__Given instruction__:
Quote the material word for word, everything from the line containing "catalogue / barcode: US 2041197" down to the end of the material.
[begin Entries supplied]
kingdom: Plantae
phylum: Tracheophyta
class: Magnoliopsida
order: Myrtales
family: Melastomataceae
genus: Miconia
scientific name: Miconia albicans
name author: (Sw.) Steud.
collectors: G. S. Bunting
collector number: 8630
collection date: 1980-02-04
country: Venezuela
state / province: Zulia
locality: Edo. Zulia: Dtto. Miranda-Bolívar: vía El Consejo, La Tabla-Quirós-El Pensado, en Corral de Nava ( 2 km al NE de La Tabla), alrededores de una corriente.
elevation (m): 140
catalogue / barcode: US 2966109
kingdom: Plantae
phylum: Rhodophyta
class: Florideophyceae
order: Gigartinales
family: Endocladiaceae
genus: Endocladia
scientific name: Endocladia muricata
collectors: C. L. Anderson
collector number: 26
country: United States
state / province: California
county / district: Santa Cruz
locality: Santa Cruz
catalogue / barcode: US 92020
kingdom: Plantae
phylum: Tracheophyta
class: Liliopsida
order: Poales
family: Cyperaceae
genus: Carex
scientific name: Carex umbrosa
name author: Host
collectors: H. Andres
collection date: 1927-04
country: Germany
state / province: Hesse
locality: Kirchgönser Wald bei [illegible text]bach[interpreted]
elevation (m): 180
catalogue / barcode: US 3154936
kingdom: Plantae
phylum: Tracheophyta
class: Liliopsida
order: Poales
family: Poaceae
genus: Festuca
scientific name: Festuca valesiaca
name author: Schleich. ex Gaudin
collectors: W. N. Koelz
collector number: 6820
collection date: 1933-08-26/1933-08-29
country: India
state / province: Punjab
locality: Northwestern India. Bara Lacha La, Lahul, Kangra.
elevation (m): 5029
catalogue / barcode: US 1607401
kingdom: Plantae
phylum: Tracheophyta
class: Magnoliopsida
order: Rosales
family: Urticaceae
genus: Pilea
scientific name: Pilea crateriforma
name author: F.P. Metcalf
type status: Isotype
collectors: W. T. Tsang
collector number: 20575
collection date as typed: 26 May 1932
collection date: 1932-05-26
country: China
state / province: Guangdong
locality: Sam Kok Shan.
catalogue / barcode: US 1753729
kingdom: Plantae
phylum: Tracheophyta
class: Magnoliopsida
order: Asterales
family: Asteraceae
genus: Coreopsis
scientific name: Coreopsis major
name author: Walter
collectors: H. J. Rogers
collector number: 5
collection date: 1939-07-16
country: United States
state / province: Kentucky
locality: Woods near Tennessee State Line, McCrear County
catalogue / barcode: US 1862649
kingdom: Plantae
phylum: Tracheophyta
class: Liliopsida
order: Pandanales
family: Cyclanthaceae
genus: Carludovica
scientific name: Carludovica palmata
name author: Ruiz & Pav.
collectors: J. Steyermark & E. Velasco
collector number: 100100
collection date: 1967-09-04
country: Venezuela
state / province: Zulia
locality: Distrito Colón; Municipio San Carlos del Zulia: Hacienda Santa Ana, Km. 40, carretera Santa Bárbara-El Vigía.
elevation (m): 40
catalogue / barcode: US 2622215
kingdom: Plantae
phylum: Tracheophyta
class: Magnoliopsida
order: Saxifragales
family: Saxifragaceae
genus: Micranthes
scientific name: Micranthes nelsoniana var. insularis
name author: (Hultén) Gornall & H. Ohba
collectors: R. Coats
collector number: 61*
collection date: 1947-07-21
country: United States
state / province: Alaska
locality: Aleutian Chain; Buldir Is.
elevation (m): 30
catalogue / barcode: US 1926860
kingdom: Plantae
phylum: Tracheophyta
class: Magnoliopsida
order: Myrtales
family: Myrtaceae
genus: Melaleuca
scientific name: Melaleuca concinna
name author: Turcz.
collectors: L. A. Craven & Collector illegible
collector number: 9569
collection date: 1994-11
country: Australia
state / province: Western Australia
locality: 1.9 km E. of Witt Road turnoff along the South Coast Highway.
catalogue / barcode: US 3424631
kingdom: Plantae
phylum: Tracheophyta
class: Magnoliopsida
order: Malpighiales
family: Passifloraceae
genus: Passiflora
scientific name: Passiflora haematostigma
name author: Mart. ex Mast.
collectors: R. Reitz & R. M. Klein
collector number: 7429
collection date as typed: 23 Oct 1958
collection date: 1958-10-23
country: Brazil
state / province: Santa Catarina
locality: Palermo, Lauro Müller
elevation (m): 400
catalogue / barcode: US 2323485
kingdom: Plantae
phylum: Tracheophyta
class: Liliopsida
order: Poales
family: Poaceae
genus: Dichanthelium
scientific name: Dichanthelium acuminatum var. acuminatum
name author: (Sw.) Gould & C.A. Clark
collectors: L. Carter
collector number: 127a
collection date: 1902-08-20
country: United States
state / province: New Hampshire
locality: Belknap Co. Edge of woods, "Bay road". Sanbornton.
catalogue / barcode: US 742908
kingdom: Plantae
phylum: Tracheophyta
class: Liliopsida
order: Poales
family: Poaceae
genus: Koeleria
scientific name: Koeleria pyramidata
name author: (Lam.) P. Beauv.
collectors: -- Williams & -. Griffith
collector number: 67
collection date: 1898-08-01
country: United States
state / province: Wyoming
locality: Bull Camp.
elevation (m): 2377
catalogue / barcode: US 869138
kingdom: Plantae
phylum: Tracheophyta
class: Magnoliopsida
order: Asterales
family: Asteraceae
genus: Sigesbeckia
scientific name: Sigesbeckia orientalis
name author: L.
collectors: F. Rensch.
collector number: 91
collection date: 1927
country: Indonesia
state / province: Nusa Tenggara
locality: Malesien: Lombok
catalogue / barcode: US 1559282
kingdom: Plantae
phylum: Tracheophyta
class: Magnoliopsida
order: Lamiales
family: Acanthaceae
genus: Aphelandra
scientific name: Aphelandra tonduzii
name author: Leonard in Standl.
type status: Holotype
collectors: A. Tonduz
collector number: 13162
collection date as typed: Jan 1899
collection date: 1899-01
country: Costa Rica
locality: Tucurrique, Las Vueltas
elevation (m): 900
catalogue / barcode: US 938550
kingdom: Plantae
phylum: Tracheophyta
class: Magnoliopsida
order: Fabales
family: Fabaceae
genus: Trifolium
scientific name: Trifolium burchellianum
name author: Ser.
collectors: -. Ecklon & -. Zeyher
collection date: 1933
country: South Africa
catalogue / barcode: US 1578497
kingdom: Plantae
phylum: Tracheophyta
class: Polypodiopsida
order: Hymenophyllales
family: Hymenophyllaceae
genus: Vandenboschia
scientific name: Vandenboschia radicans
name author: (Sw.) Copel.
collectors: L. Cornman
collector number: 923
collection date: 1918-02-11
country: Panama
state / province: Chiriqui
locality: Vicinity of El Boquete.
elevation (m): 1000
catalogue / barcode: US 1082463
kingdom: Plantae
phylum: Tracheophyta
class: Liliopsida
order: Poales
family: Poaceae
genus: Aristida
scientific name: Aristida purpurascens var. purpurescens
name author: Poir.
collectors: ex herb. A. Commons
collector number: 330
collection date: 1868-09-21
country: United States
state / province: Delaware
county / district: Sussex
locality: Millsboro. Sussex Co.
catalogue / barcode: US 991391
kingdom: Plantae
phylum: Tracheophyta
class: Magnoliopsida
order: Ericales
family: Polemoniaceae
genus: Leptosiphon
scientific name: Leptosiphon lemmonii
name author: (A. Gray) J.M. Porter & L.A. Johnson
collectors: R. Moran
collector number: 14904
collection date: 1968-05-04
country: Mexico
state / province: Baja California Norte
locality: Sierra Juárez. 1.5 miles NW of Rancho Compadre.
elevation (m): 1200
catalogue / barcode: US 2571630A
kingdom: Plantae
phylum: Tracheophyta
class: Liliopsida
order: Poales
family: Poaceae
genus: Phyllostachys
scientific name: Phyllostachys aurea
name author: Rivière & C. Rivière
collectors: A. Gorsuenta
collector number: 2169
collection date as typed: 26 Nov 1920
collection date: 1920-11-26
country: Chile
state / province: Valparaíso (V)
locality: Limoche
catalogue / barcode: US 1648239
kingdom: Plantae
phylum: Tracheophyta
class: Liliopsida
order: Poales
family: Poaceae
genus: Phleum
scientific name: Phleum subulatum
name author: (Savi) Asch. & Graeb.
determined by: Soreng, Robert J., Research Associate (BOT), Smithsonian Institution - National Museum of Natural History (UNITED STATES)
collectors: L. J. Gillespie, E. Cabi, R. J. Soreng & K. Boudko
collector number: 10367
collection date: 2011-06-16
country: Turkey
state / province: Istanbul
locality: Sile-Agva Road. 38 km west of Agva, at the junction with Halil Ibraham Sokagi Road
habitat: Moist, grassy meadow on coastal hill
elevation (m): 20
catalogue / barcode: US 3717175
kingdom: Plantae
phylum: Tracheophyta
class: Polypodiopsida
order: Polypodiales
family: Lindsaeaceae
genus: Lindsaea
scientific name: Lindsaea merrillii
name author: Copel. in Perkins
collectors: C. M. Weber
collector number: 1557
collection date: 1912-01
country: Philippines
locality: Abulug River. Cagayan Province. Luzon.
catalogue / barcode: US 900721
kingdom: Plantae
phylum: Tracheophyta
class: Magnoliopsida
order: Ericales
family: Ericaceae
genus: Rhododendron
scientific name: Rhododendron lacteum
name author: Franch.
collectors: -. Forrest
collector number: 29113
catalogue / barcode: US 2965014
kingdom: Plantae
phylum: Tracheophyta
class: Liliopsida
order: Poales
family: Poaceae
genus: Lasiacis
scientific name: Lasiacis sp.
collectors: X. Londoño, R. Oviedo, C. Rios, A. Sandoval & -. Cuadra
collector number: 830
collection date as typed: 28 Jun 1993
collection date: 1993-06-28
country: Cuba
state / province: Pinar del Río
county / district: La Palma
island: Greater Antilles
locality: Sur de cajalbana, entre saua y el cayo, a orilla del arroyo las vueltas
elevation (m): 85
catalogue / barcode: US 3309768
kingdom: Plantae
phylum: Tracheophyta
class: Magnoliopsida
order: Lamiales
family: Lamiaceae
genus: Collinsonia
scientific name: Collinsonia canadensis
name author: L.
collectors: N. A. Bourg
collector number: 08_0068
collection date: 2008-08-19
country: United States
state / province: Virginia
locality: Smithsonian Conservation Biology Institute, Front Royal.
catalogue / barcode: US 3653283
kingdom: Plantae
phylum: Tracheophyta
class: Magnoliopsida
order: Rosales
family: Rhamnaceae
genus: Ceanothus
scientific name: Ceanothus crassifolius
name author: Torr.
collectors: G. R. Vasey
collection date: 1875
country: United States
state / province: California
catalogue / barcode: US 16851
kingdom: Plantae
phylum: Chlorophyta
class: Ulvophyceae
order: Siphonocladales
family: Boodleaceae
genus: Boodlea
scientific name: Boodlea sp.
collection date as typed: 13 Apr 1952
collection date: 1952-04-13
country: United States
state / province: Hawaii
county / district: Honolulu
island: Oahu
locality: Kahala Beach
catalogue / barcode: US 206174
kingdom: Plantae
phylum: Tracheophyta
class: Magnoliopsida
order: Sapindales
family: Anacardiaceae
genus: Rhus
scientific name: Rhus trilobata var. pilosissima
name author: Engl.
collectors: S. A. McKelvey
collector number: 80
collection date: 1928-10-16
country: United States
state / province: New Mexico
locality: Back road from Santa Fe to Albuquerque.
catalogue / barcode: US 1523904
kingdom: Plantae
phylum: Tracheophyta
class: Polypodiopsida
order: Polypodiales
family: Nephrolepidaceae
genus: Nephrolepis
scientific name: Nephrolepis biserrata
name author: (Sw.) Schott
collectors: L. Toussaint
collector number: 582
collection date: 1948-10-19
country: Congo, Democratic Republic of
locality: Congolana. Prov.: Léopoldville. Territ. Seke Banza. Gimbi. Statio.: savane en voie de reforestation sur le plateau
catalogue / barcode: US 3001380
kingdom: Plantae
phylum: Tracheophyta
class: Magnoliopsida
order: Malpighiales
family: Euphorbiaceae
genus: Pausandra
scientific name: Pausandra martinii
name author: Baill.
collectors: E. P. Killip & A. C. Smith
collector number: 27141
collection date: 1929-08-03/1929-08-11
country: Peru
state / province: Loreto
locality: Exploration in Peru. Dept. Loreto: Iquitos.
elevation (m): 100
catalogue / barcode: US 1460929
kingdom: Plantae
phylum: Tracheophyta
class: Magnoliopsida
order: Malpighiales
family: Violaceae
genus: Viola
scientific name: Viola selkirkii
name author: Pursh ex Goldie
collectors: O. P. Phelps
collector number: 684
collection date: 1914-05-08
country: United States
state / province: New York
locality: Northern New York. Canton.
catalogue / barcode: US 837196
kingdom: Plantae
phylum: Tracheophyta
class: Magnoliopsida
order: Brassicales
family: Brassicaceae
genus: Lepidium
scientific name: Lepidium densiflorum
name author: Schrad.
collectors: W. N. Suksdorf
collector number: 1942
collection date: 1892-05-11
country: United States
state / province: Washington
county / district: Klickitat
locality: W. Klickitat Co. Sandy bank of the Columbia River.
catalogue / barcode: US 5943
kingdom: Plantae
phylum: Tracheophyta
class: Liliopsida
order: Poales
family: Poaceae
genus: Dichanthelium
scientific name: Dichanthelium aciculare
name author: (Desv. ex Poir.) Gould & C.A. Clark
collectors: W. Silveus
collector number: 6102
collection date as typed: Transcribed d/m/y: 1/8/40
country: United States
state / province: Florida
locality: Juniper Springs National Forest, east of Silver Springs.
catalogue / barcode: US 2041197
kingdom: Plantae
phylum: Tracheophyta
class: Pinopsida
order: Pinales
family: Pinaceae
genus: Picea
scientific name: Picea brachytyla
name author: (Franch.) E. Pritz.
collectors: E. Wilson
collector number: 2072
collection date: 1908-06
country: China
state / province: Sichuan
[end Entries supplied]
__Answer to this problem__:
catalogue / barcode: US 2041197
kingdom: Plantae
phylum: Tracheophyta
class: Pinopsida
order: Pinales
family: Pinaceae
genus: Picea
scientific name: Picea brachytyla
name author: (Franch.) E. Pritz.
collectors: E. Wilson
collector number: 2072
collection date: 1908-06
country: China
state / province: Sichuan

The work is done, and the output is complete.